Virginia Incorporation: Everything You Need to Know
A Virginia incorporation is used to create a separate legal entity for your business.3 min read
2. Articles of Incorporation
3. Registered Agent in Virginia
A Virginia incorporation is used to create a separate legal entity for your business. Corporations in Virginia are established by shareholders, who elect an incorporator to start the incorporation process of a Virginia business, resulting in a legal entity for the business separate from the owners as individuals.
An incorporator is the person who is responsible for executing and signing the articles of incorporation, and he or she will deliver them to the Virginia SCC for filing. Then the incorporator will organize the corporation. Corporations in the state are governed by the Code of Virginia — Title 13.1, Chapter 9, which is the Virginia Stock Corporation Act.
To set up a corporation, you can start by doing a free name search online to pick an available name before you file for your new business. To file your articles of incorporation in Virginia, the cost is $25 plus $50 for every 25,000 shares or a fraction thereof. To file articles of incorporation for an LLC, it will cost $100 in Virginia.
Forming Your Corporation
Your business name must include some information that identifies it as a corporation. This can include the full word or an abbreviation with a period:
- Corporation or Corp.
- Incorporated or Inc.
- Company or Co.
- Limited or Ltd.
The name you choose cannot have words in parentheses, nor can it contain any prohibited words or a phrase that could imply that it conducts any other business outside of what is stated in the Articles of Incorporation, which is the document you need to file in order to create the corporation. The name also can't be confusing or too similar to another domestic or foreign-qualified corporation.
Virginia sets forth rules and requirements for corporate directors:
- Corporations are required to have one or more directors.
- Director names and addresses must be included in the Articles of Incorporation.
Unlike some other states, Virginia does not require that you be of a certain age to be a director, nor is there a provision specifying where a director must live.
Articles of Incorporation
The Virginia State Corporation Commission takes about seven days to process articles of incorporation if you opt to file by paper. Same-day service is available for an added fee of $200 or next day air for an additional $100.
You have two options if you prefer to file online:
- Upload a PDF copy of your Articles of Incorporation on the Virginia SCC website, which saves processing time.
- File the Articles of Incorporation online via the E-File system, which is an option for basic simple filings. You can't use the E-file system for more complex corporations, like ones with non-common shares.
As a reminder, there are a number of things your Articles of Incorporation must include:
- How many shares you are authorizing.
- Names and addresses of your corporate directors.
- Name and signature of the elected Virginia incorporator.
- Your registered agent's name and address.
- Office location for your Virginia corporation.

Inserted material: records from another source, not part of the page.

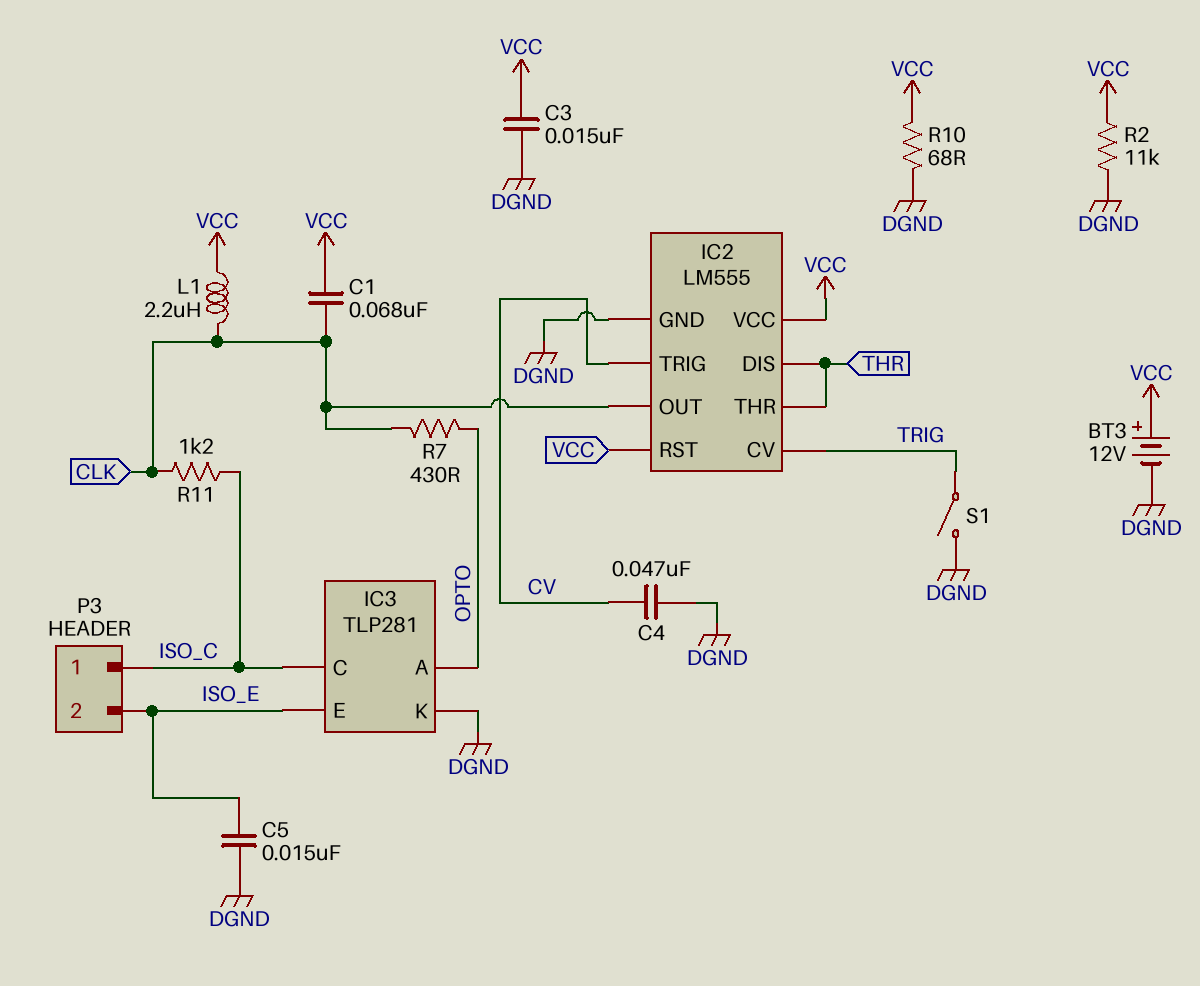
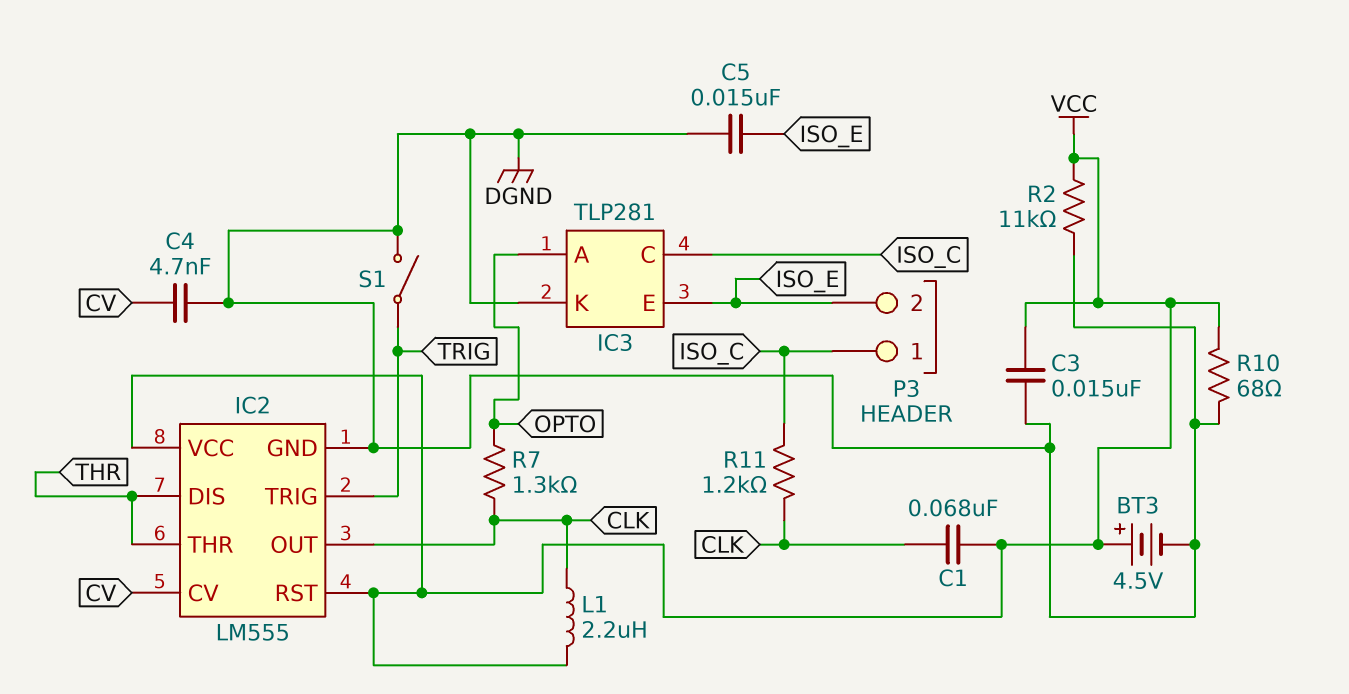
BT3: 12V (plus VCC, minus DGND) -> 4.5V (plus VCC, minus DGND)
C4: 47nF (CV, DGND) -> 4.7nF (CV, DGND)
IC2 pin CV: TRIG -> CV
IC2 pin TRIG: CV -> TRIG
R7: 430 (CLK, OPTO) -> 1.3k (CLK, OPTO)

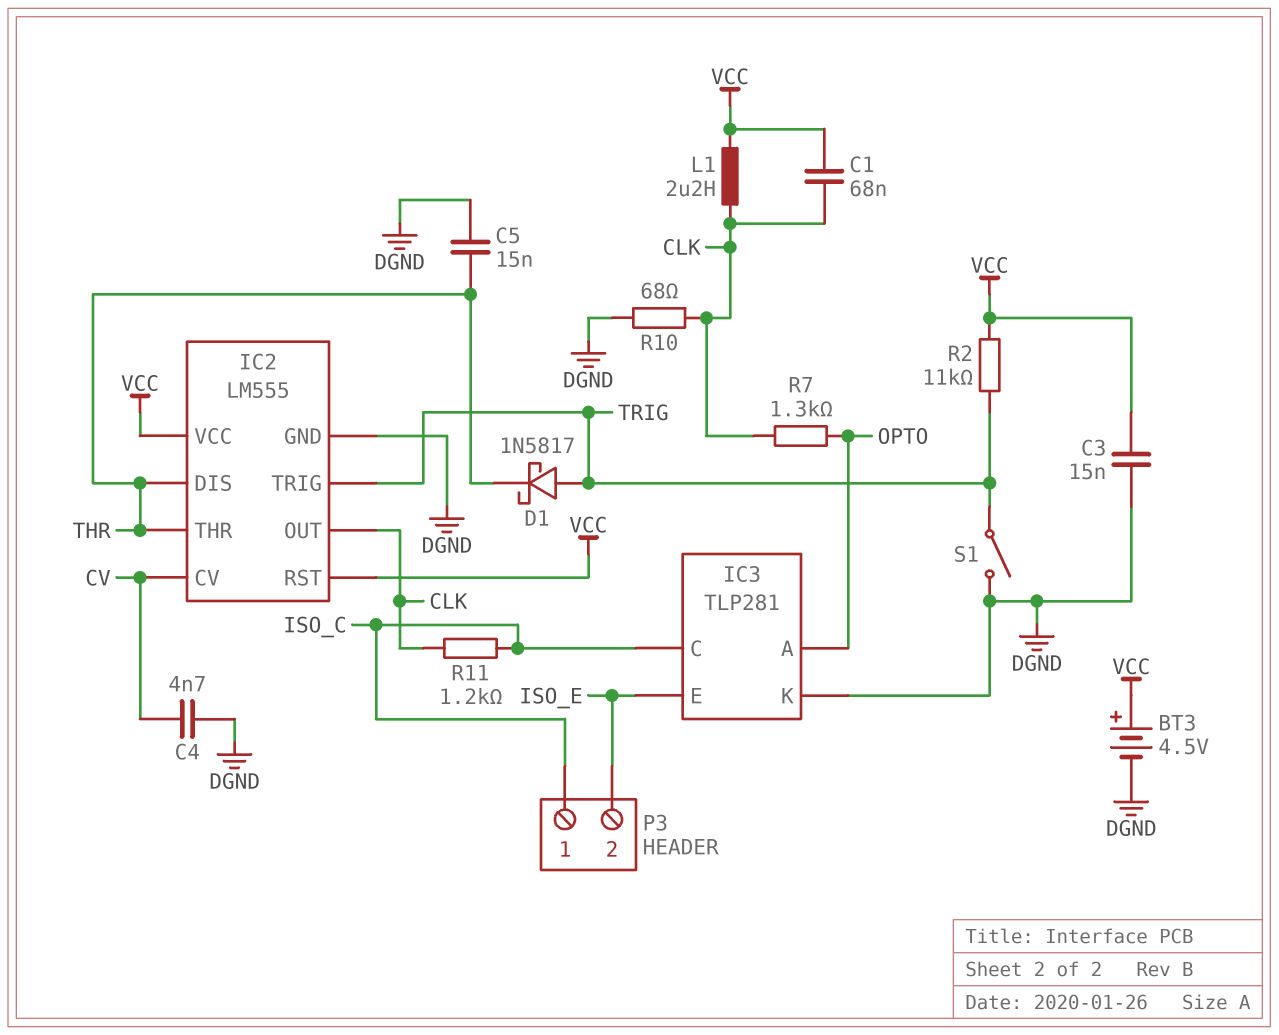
C5: 15nF (DGND, ISO_E) -> 15nF (DGND, THR)
D1: none -> schottky 1N5817 (A TRIG, K THR)
R2: 11k (DGND, VCC) -> 11k (TRIG, VCC)
R10: 68 (DGND, VCC) -> 68 (CLK, DGND)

Virginia may not approve your articles of incorporation if there is missing information. A rejection will mean a delayed effective date because the state does not process a rejection with the original submission date. If your articles of incorporation are accepted, it still does not guarantee your corporate name is not conflicting with other trade names, is free of errors or omissions, or that there is sufficient language that will allow you to apply for 501(c)(3) status.
Registered Agent in Virginia
Your registered agent is the person or business that is willing to receive service of process, like a lawsuit notice, or any other official government or legal documents for your corporation. A registered agent can be:
- A resident of Virginia and an initial director of your corporation.
- Someone who is a resident of Virginia and also a member of the Virginia State Bar.
- Domestic or foreign corporation (stock or non-stock), LLC, or registered LLP that is authorized to do business in Virginia.
You must include the street address of your registered agent, which should be a business location. The address can also be a rural route or box number, but post office boxes are only accepted under limited circumstances. Also, include the county name or independent city where the registered office is physically located. In Virginia, independent cities and counties are separate local jurisdictions. If your registered agent is an initial director, you must include the names and addresses of all your initial directors.